WHAT TO DO — Your task is to copy each line of the records that includes the string "Enzyme".

--- START ---

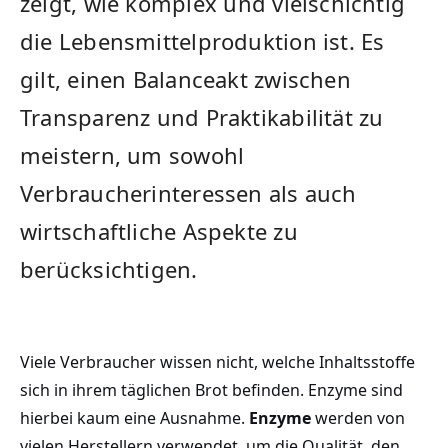
zeigt, wie komplex ⁢und vielschichtig
die Lebensmittelproduktion ist. Es
gilt, ​einen Balanceakt zwischen
Transparenz und Praktikabilität ⁤zu⁢
meistern, um sowohl
Verbraucherinteressen als ​auch
wirtschaftliche ‌Aspekte zu
berücksichtigen.
Viele Verbraucher wissen nicht,‌ welche Inhaltsstoffe
sich in ⁣ihrem‍ täglichen Brot befinden. Enzyme sind
hierbei⁢ kaum eine Ausnahme.
Enzyme
werden von
vielen Herstellern verwendet,⁤ um‌ die ⁢Qualität, den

--- END ---

SOLUTION TO THE PROBLEM —
sich in ⁣ihrem‍ täglichen Brot befinden. Enzyme sind
Enzyme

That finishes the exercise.